Viajar en tiempos de pandemia. Paraísos cercanos

Viajar en tiempos de pandemia

Aunque no lo parezca, es posible viajar en tiempos de pandemia: se abre la puerta a un mundo de posibilidades que en una coyuntura normal muchos de nosotros no hubiéramos pensado abrir. No se trata de viajes en avión, o viajes en tren que nos lleven a lugares lejanos, a destinos exóticos. Ni de descubrir horizontes y culturas diferentes, en busca de otras formas de pensar, de otras formas de vivir, de paisajes que difieren de aquellos que conocemos, sorprendentes y fascinantes, que guardamos preciosamente en nuestro baúl de los recuerdos. En fechas no tan lejanas tuvimos la fortuna de explorar islas de fuego, hielo y agua, como Islandia; caravanserais de poetas persas en Irán; barreras de coral y tierras de siete colores en Isla Mauricio; paisajes de mil lagos, mil bosques y mil islas en Finlandia; volcanes que todavía rugen en las islas Azores; cascadas petrificadas en México; desiertos y casas trogloditas en Túnez;…

Desde hace un año apenas es posible traspasar fronteras para hacer viajes a paraísos lejanos. El espacio se ha limitado, el tiempo se ha ralentizado, lo que nos ha abierto los ojos a todo aquello que nos rodea, a lugares que siempre habíamos mirado, pero en los que apenas habíamos tenido tiempo de pararnos, o que siempre posponíamos para otro momento. 

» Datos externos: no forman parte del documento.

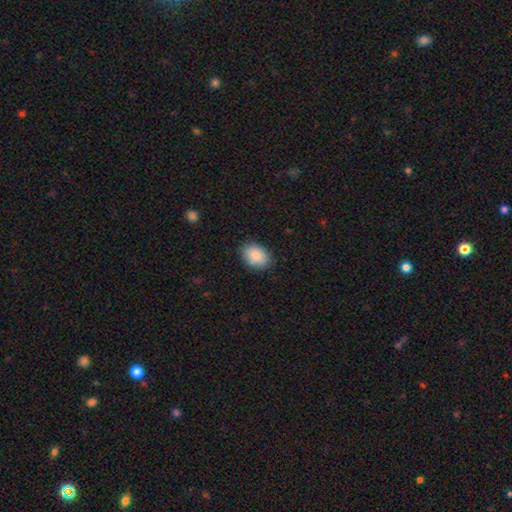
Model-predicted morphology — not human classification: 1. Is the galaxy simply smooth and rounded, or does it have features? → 88% smooth, 7% star or artifact, 4% featured or disk.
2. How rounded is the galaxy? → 82% in between, 17% round, 1% cigar-shaped.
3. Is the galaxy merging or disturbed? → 86% none, 10% minor disturbance, 2% major disturbance, 1% merger.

Paseos en tiempo de pandemia. Paseo de Ramiro Recouso, Ordes, A Coruña.

Ahora que el tiempo casi se ha detenido en nuestras vidas, podemos descubrirlos tranquilamente, sin prisa, haciendo el turismo que más nos gusta. Hemos de decir que siempre nos hemos acercado a estos paraísos cercanos, conscientes de su belleza. Pero durante estos largos meses hemos descubierto lugares y paisajes que ni sabíamos que estaban ahí, tan cerca.

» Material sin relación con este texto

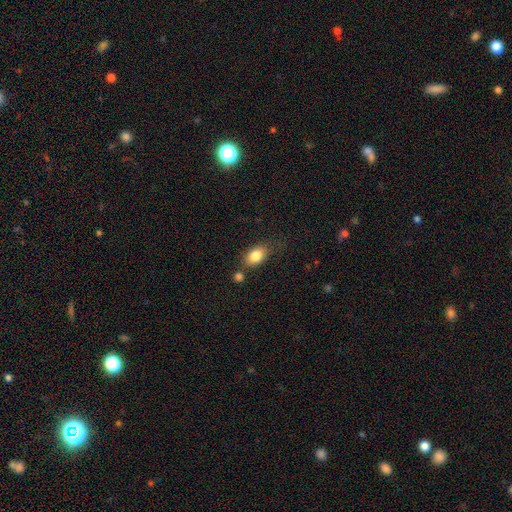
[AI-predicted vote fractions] Overall: smooth (83%). How rounded: in between (82%). Merging: none (64%).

Por eso, queremos animarles a explorar esos paraísos que tienen al lado de casa, al alcance de su mano…Realmente, viajar es también posible en tiempos de pandemia.

Paraísos cercanos

Paraísos cercanos. Flores de los afamados grelos, la verdura estrella de Galicia

No es necesario ir demasiado lejos para sorprendernos. Podemos ilusionarnos con una simple caminata cerca de casa, haciendo una ruta de senderismo al ayuntamiento de al lado, contemplar ese mar que tenemos a sólo unos kilómetros, visitar esa aldea encantadora o ese pueblo ahora vacío que nos abre sus puertas, o descubrir originales rutas culturales o deportivas en la ciudad en la que vivimos. La naturaleza nos llama desde sus diversos paisajes, las ciudades y los pueblos nos muestran su patrimonio y sus espacios abiertos.

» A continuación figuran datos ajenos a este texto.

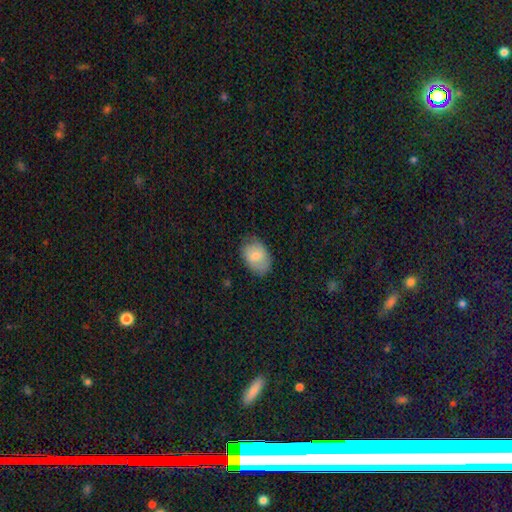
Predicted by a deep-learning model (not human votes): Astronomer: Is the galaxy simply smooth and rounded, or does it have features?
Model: smooth — 78%.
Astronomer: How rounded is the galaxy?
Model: in between — 83%.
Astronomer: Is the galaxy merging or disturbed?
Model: none — 73%.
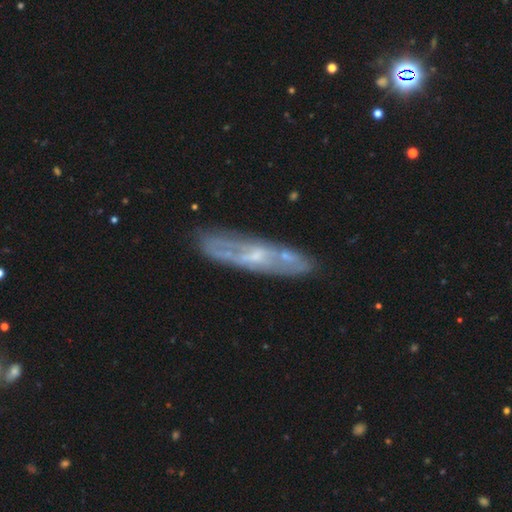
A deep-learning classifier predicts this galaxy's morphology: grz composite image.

Las circunstancias que ha creado la pandemia nos han oblidado a adaptarnos. Pero no tenemos porqué quedarnos en casa. Las posibilidades se multiplican, y aunque ya no sea el viaje al que estamos acostumbrados, sigue siendo un viaje. Porque viajar es ilusionarse, emocionarse con los preparativos; viajar es aventurarse, sentir esa libertad que solo se siente cuando uno puede desplazarse, moverse para descubrir.

En esta página vamos a proponerles algunos de los paraísos cercanos a los que tuvimos acceso en estos duros tiempos de Covid en España y Francia. Lugares que nos inspiraron, que nos hicieron soñar y sentir curiosidad, que mantuvieron nuestra esperanza e iluminaron estos días oscuros. Nos hemos adaptado a la apertura más o menos limitada que tuvo lugar a lo largo de estos meses, descubriendo paraísos cercanos a lo largo de las estaciones que se fueron sucediendo en esta pandemia que todavía vivimos.

Viajar por Galicia en tiempos de pandemia. Rutas poco transitadas

La naturaleza, gran aliado en esta pandemia

Galicia es una tierra de cientos de aldeas desperdigadas, con caminos y senderos, rincones encantadores que atraen a amantes de la naturaleza. Ya sea en su costa recortada de acantilados espectaculares, salvaje en la Costa da Morte, calma en las Rías Baixas y las Rías Altas. Ya sea en los paisajes aterrazados de la Ribeira Sacra, o en las montañas de los Ancares o Peña Trevinca. O simplemente siguiendo el curso de ríos como el Miño, el Eume, el Sil o el Mao, o riachuelos afluentes que discurren por pueblos y aldeas, como: el Río Barbeira y el río Verdugo en Pontevedra; el río Parga (ruta del Agua y de la Piedra de Guitiríz). 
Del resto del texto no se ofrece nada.